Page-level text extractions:
Segment Open

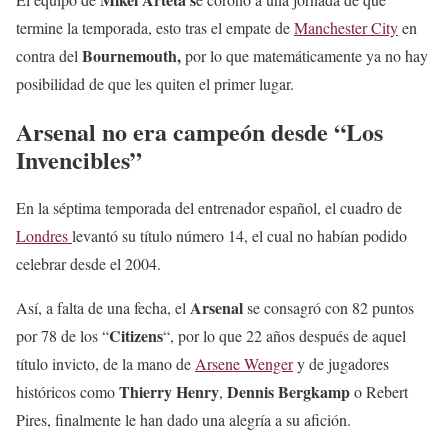
termine la temporada, esto tras el empate de
Manchester City
en
Bournemouth,
contra del
por lo que matemáticamente ya no hay
posibilidad de que les quiten el primer lugar.
Arsenal no era campeón desde “Los
Invencibles”
En la séptima temporada del entrenador español, el cuadro de
Londres
levantó su título número 14, el cual no habían podido
celebrar desde el 2004.
Arsenal
Así, a falta de una fecha, el
se consagró con 82 puntos
Citizens
por 78 de los “
“, por lo que 22 años después de aquel
título invicto, de la mano de
Arsene Wenger
y de jugadores
Thierry Henry
Dennis Bergkamp
históricos como
,
o Rebert
Pires, finalmente le han dado una alegría a su afición.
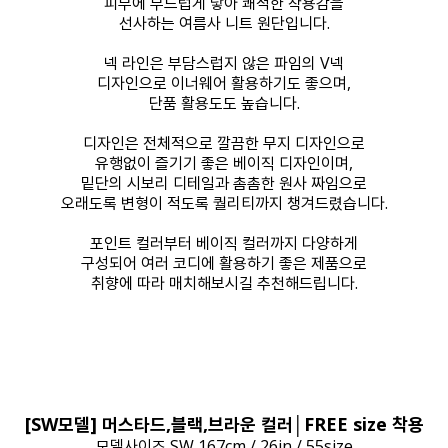
피부에 부드럽게 닿아 쾌적한 착용감을
선사하는 여름사 니트 원단입니다.
넥 라인은 부담스럽지 않은 파임의 V넥
디자인으로 이너웨어 활용하기도 좋으며,
단품 활용도도 높습니다.
디자인은 전체적으로 깔끔한 무지 디자인으로
유행없이 즐기기 좋은 베이직 디자인이며,
밑단의 시보리 디테일과 촘촘한 원사 짜임으로
오래도록 변형이 적도록 퀄리티까지 챙겨드렸습니다.
포인트 컬러부터 베이직 컬러까지 다양하게
구성되어 여러 코디에 활용하기 좋은 제품으로
취향에 따라 매치해보시길 추천해드립니다.
[SW모델] 머스타드,블랙,브라운 컬러│FREE size 착용
모델사이즈 SW 167cm / 26in / 55size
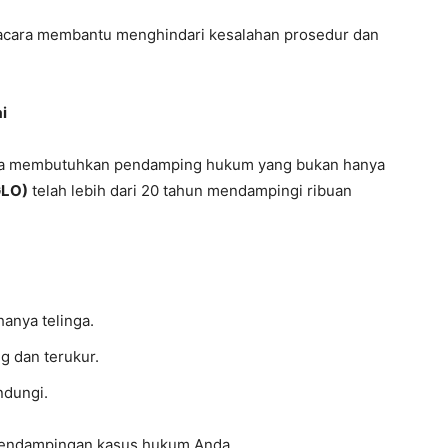
ngacara membantu menghindari kesalahan prosedur dan
i
nda membutuhkan pendamping hukum yang bukan hanya
GLO)
telah lebih dari 20 tahun mendampingi ribuan
anya telinga.
g dan terukur.
ndungi.
endampingan kasus hukum Anda.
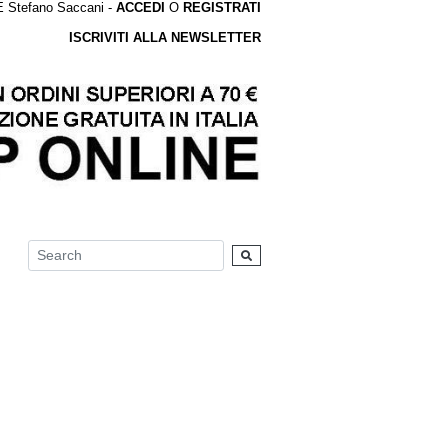
tefano Saccani -
ACCEDI
O
REGISTRATI
ISCRIVITI ALLA NEWSLETTER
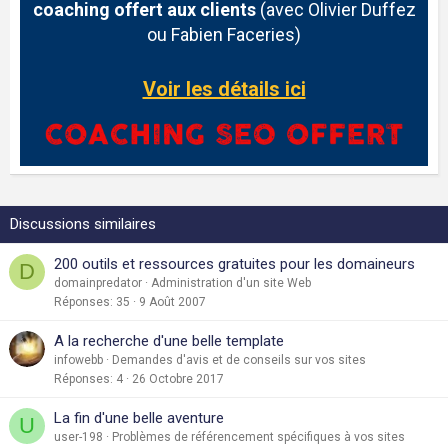
coaching offert aux clients
(avec Olivier Duffez
ou Fabien Faceries)
Voir les détails ici
Discussions similaires
200 outils et ressources gratuites pour les domaineurs
D
domainpredator
Administration d'un site Web
Réponses
35
9 Août 2007
A la recherche d'une belle template
infowebb
Demandes d'avis et de conseils sur vos sites
Réponses
4
26 Octobre 2017
La fin d'une belle aventure
U
user-198
Problèmes de référencement spécifiques à vos sites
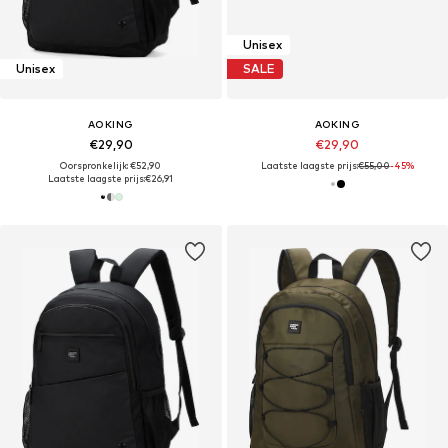
Unisex
Unisex
SALE
AOKING
AOKING
€29,90
€29,90
Oorspronkelijk: €52,90
Laatste laagste prijs:
€55,00
-45%
Laatste laagste prijs:
€26,91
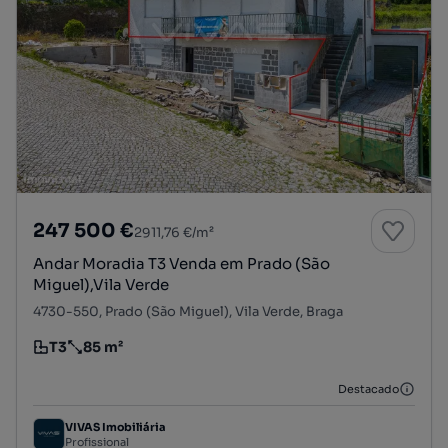
247 500 €
2911,76 €/m²
Andar Moradia T3 Venda em Prado (São
Miguel),Vila Verde
4730-550, Prado (São Miguel), Vila Verde, Braga
T3
85 m²
Tipologia
Preço por metro quadrado
Destacado
VIVAS Imobiliária
Profissional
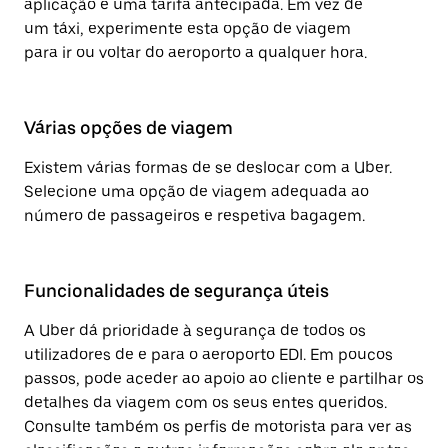
aplicação e uma tarifa antecipada. Em vez de
um táxi, experimente esta opção de viagem
para ir ou voltar do aeroporto a qualquer hora.
Várias opções de viagem
Existem várias formas de se deslocar com a Uber.
Selecione uma opção de viagem adequada ao
número de passageiros e respetiva bagagem.
Funcionalidades de segurança úteis
A Uber dá prioridade à segurança de todos os
utilizadores de e para o aeroporto EDI. Em poucos
passos, pode aceder ao apoio ao cliente e partilhar os
detalhes da viagem com os seus entes queridos.
Consulte também os perfis de motorista para ver as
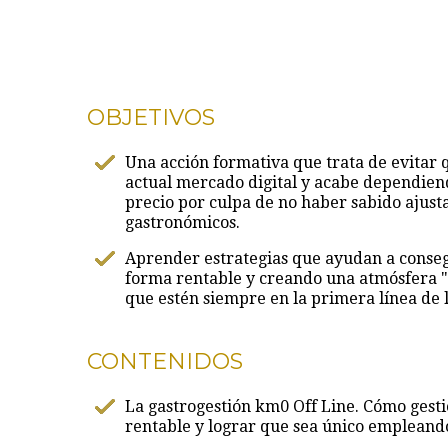
OBJETIVOS
Una acción formativa que trata de evitar 
actual mercado digital y acabe dependien
precio por culpa de no haber sabido ajust
gastronómicos.
Aprender estrategias que ayudan a consegu
forma rentable y creando una atmósfera "a
que estén siempre en la primera línea de la
CONTENIDOS
La gastrogestión km0 Off Line. Cómo gest
rentable y lograr que sea único empleando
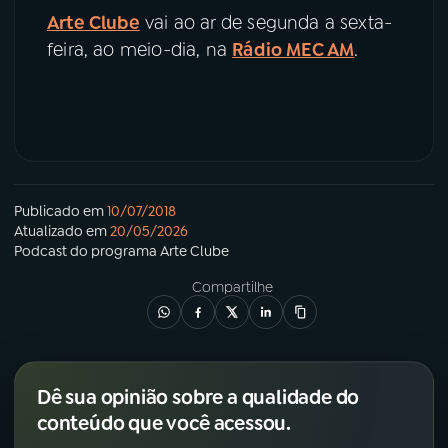
Arte Clube
vai ao ar de segunda a sexta-
feira, ao meio-dia, na
Rádio MEC AM
.
Publicado em
10/07/2018
Atualizado em
20/05/2026
Podcast
do programa
Arte Clube
Compartilhe
Dê sua opinião sobre a qualidade do
conteúdo que você acessou.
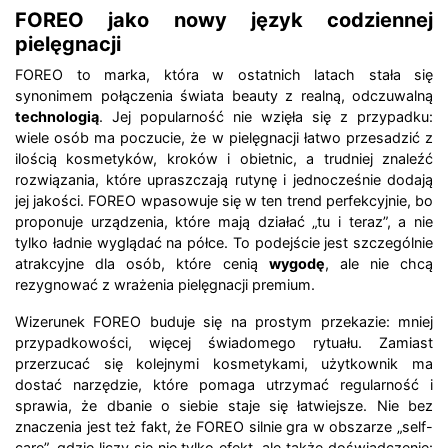
FOREO jako nowy język codziennej
pielęgnacji
FOREO to marka, która w ostatnich latach stała się
synonimem połączenia świata beauty z realną, odczuwalną
technologią
. Jej popularność nie wzięła się z przypadku:
wiele osób ma poczucie, że w pielęgnacji łatwo przesadzić z
ilością kosmetyków, kroków i obietnic, a trudniej znaleźć
rozwiązania, które upraszczają rutynę i jednocześnie dodają
jej jakości. FOREO wpasowuje się w ten trend perfekcyjnie, bo
proponuje urządzenia, które mają działać „tu i teraz”, a nie
tylko ładnie wyglądać na półce. To podejście jest szczególnie
atrakcyjne dla osób, które cenią
wygodę
, ale nie chcą
rezygnować z wrażenia pielęgnacji premium.
Wizerunek FOREO buduje się na prostym przekazie: mniej
przypadkowości, więcej świadomego rytuału. Zamiast
przerzucać się kolejnymi kosmetykami, użytkownik ma
dostać narzędzie, które pomaga utrzymać regularność i
sprawia, że dbanie o siebie staje się łatwiejsze. Nie bez
znaczenia jest też fakt, że FOREO silnie gra w obszarze „self-
care”, gdzie liczy się nie tylko efekt, ale także doświadczenie:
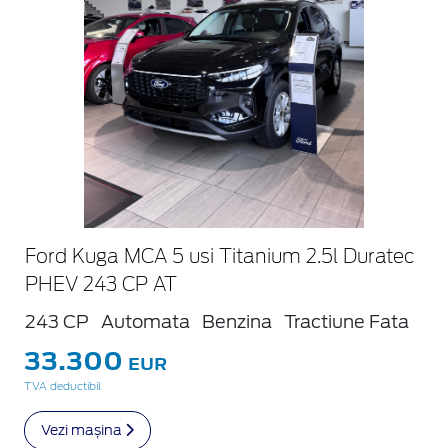
Ford Kuga MCA 5 usi Titanium 2.5l Duratec
PHEV 243 CP AT
243 CP
Automata
Benzina
Tractiune Fata
33.300
EUR
TVA deductibil
Vezi mașina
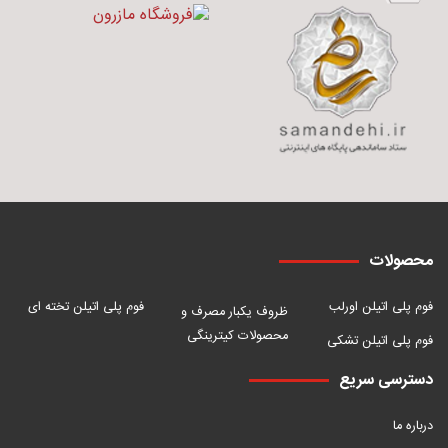
محصولات
فوم پلی اتیلن اورلب
فوم پلی اتیلن تخته ای
ظروف یکبار مصرف و
محصولات کیترینگی
فوم پلی اتیلن تشکی
دسترسی سریع
درباره ما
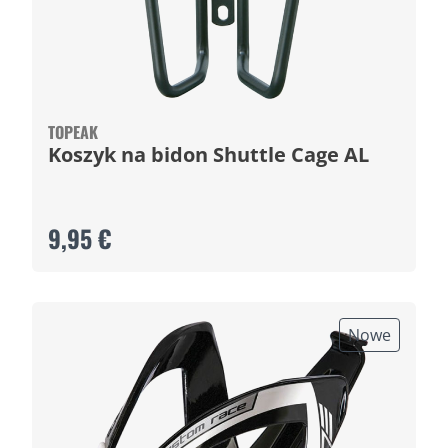
TOPEAK
Koszyk na bidon Shuttle Cage AL
9,95 €
Nowe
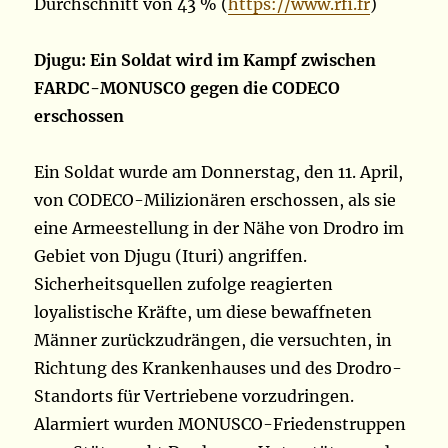
Durchschnitt von 43 % (
https://www.rfi.fr
)
Djugu: Ein Soldat wird im Kampf zwischen
FARDC-MONUSCO gegen die CODECO
erschossen
Ein Soldat wurde am Donnerstag, den 11. April,
von CODECO-Milizionären erschossen, als sie
eine Armeestellung in der Nähe von Drodro im
Gebiet von Djugu (Ituri) angriffen.
Sicherheitsquellen zufolge reagierten
loyalistische Kräfte, um diese bewaffneten
Männer zurückzudrängen, die versuchten, in
Richtung des Krankenhauses und des Drodro-
Standorts für Vertriebene vorzudringen.
Alarmiert wurden MONUSCO-Friedenstruppen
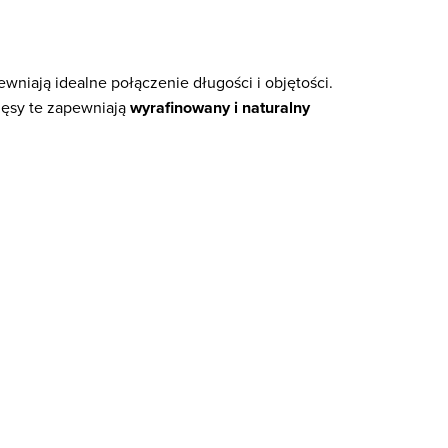
pewniają idealne połączenie długości i objętości.
rzęsy te zapewniają
wyrafinowany i naturalny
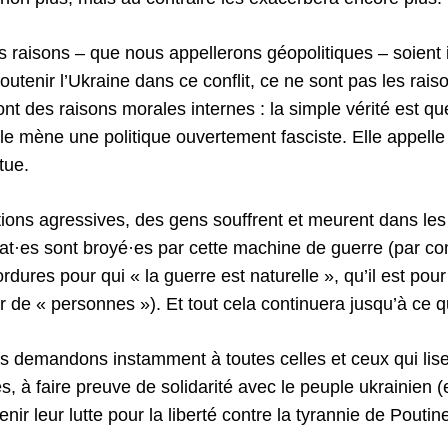
s raisons – que nous appellerons géopolitiques – soient
outenir l’Ukraine dans ce conflit, ce ne sont pas les rais
nt des raisons morales internes : la simple vérité est qu
lle mène une politique ouvertement fasciste. Elle appelle 
tue.
ions agressives, des gens souffrent et meurent dans le
at·es sont broyé·es par cette machine de guerre (par c
dures pour qui « la guerre est naturelle », qu’il est pour 
er de « personnes »). Et tout cela continuera jusqu’à ce q
s demandons instamment à toutes celles et ceux qui lise
s, à faire preuve de solidarité avec le peuple ukrainien 
utenir leur lutte pour la liberté contre la tyrannie de Poutin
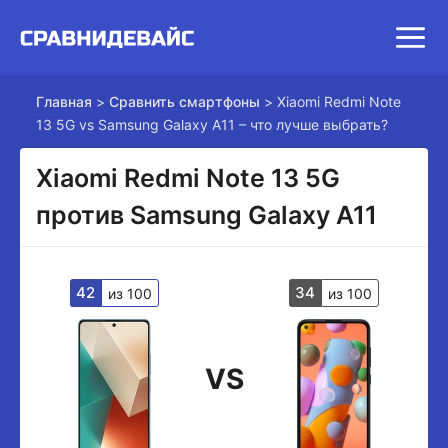
Главная
>
Сравнить смартфоны
>
Xiaomi Redmi Note
13 5G vs Samsung Galaxy A11 – что лучше выбрать?
Xiaomi Redmi Note 13 5G
против Samsung Galaxy A11
42
34
из 100
из 100
VS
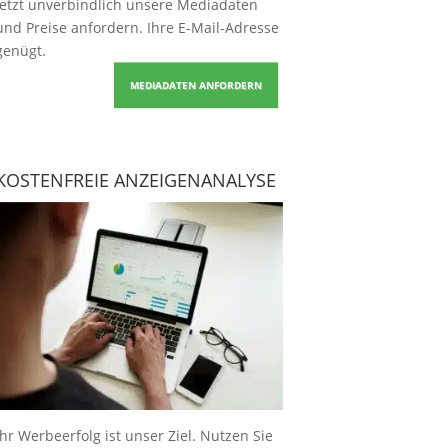
Jetzt unverbindlich unsere Mediadaten
und Preise
anfordern
. Ihre E-Mail-Adresse
genügt.
MEDIADATEN ANFORDERN
KOSTENFREIE ANZEIGENANALYSE
Ihr Werbeerfolg ist unser Ziel. Nutzen Sie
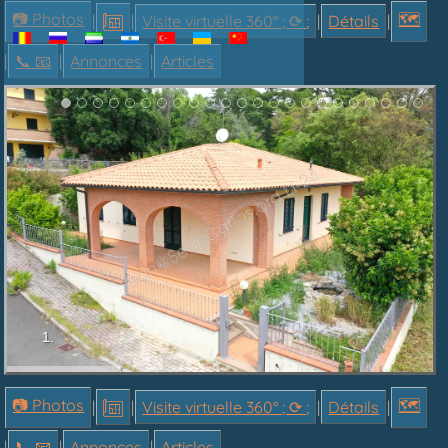
📷 Photos
🗺
|
|
Visite virtuelle 360° ; ⟳ ;
|
Détails
|
|
📞︎ 📧
|
Annonces
|
Articles
1.
📷 Photos
🗺
|
|
Visite virtuelle 360° ; ⟳ ;
|
Détails
|
|
📞︎ 📧
|
Annonces
|
Articles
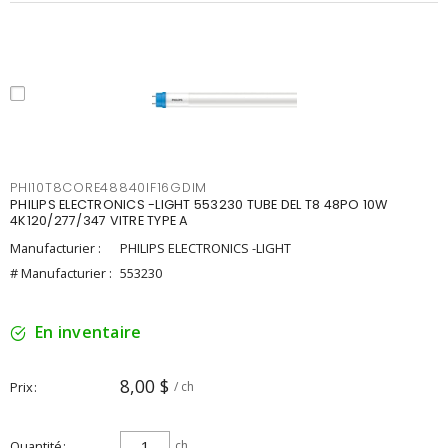
PHI10T8CORE48840IF16GDIM
PHILIPS ELECTRONICS -LIGHT 553230 TUBE DEL T8 48PO 10W
4K120/277/347 VITRE TYPE A
Manufacturier :
PHILIPS ELECTRONICS -LIGHT
# Manufacturier :
553230
En inventaire
8,00 $
Prix
/ ch
Quantité
ch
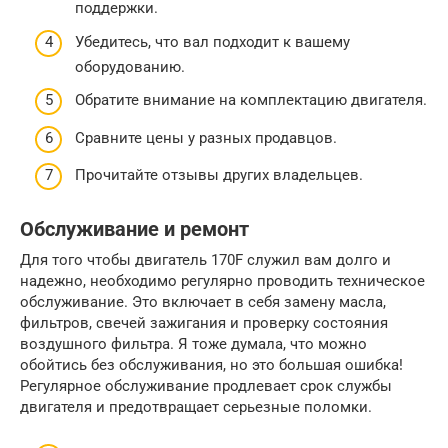
поддержки.
Убедитесь, что вал подходит к вашему
оборудованию.
Обратите внимание на комплектацию двигателя.
Сравните цены у разных продавцов.
Прочитайте отзывы других владельцев.
Обслуживание и ремонт
Для того чтобы двигатель 170F служил вам долго и
надежно, необходимо регулярно проводить техническое
обслуживание. Это включает в себя замену масла,
фильтров, свечей зажигания и проверку состояния
воздушного фильтра. Я тоже думала, что можно
обойтись без обслуживания, но это большая ошибка!
Регулярное обслуживание продлевает срок службы
двигателя и предотвращает серьезные поломки.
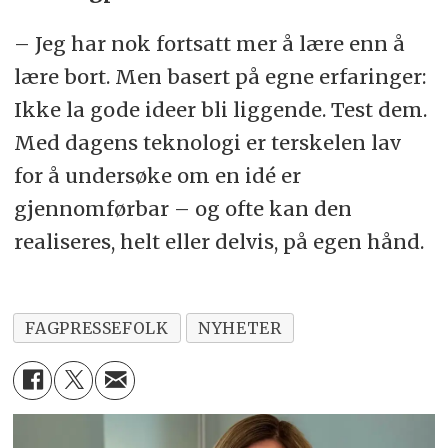
– Jeg har nok fortsatt mer å lære enn å
lære bort. Men basert på egne erfaringer:
Ikke la gode ideer bli liggende. Test dem.
Med dagens teknologi er terskelen lav
for å undersøke om en idé er
gjennomførbar – og ofte kan den
realiseres, helt eller delvis, på egen hånd.
FAGPRESSEFOLK
NYHETER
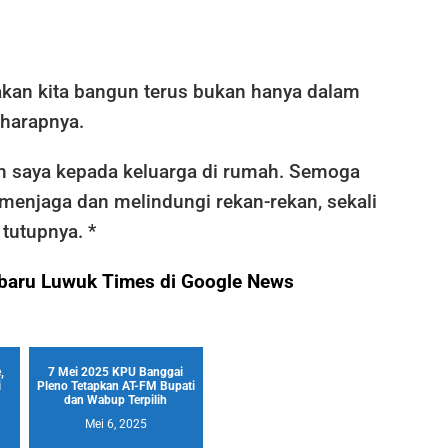
 akan kita bangun terus bukan hanya dalam
” harapnya.
 saya kepada keluarga di rumah. Semoga
menjaga dan melindungi rekan-rekan, sekali
 tutupnya. *
terbaru Luwuk Times di Google News
,
7 Mei 2025 KPU Banggai
i
Pleno Tetapkan AT-FM Bupati
dan Wabup Terpilih
Mei 6, 2025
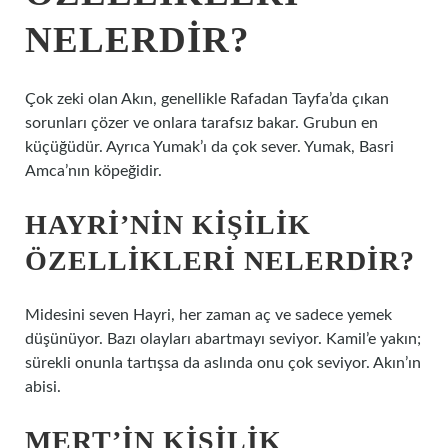
NELERDIR?
Çok zeki olan Akın, genellikle Rafadan Tayfa’da çıkan
sorunları çözer ve onlara tarafsız bakar. Grubun en
küçüğüdür. Ayrıca Yumak’ı da çok sever. Yumak, Basri
Amca’nın köpeğidir.
HAYRI’NIN KIŞILIK
ÖZELLIKLERI NELERDIR?
Midesini seven Hayri, her zaman aç ve sadece yemek
düşünüyor. Bazı olayları abartmayı seviyor. Kamil’e yakın;
sürekli onunla tartışsa da aslında onu çok seviyor. Akın’ın
abisi.
MERT’IN KIŞILIK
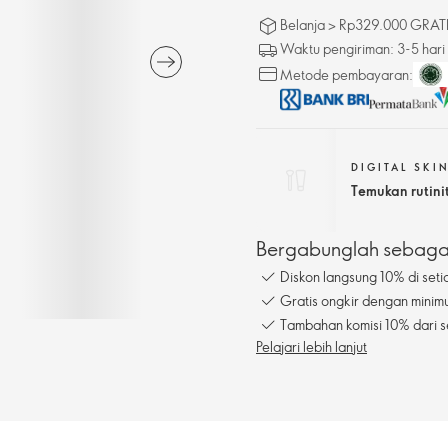
Belanja > Rp329.000 GRATIS
Waktu pengiriman: 3-5 hari
Metode pembayaran:
DIGITAL SKI
Temukan rutin
Bergabunglah sebagai
Diskon langsung 10% di seti
Gratis ongkir dengan mini
Tambahan komisi 10% dari s
Pelajari lebih lanjut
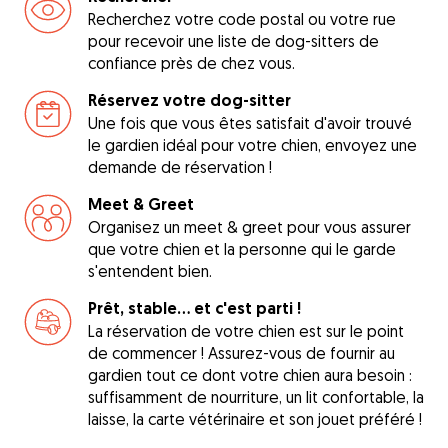
Recherchez votre code postal ou votre rue
pour recevoir une liste de dog-sitters de
confiance près de chez vous.
Réservez votre dog-sitter
Une fois que vous êtes satisfait d'avoir trouvé
le gardien idéal pour votre chien, envoyez une
demande de réservation !
Meet & Greet
Organisez un meet & greet pour vous assurer
que votre chien et la personne qui le garde
s'entendent bien.
Prêt, stable... et c'est parti !
La réservation de votre chien est sur le point
de commencer ! Assurez-vous de fournir au
gardien tout ce dont votre chien aura besoin :
suffisamment de nourriture, un lit confortable, la
laisse, la carte vétérinaire et son jouet préféré !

Segment Closed

◆ REQUIRED WORK:
What lines of the data contain the string "Verde"? List them.

◆ OUTPUT OF THE EXERCISE:
Miguel),Vila Verde
4730-550, Prado (São Miguel), Vila Verde, Braga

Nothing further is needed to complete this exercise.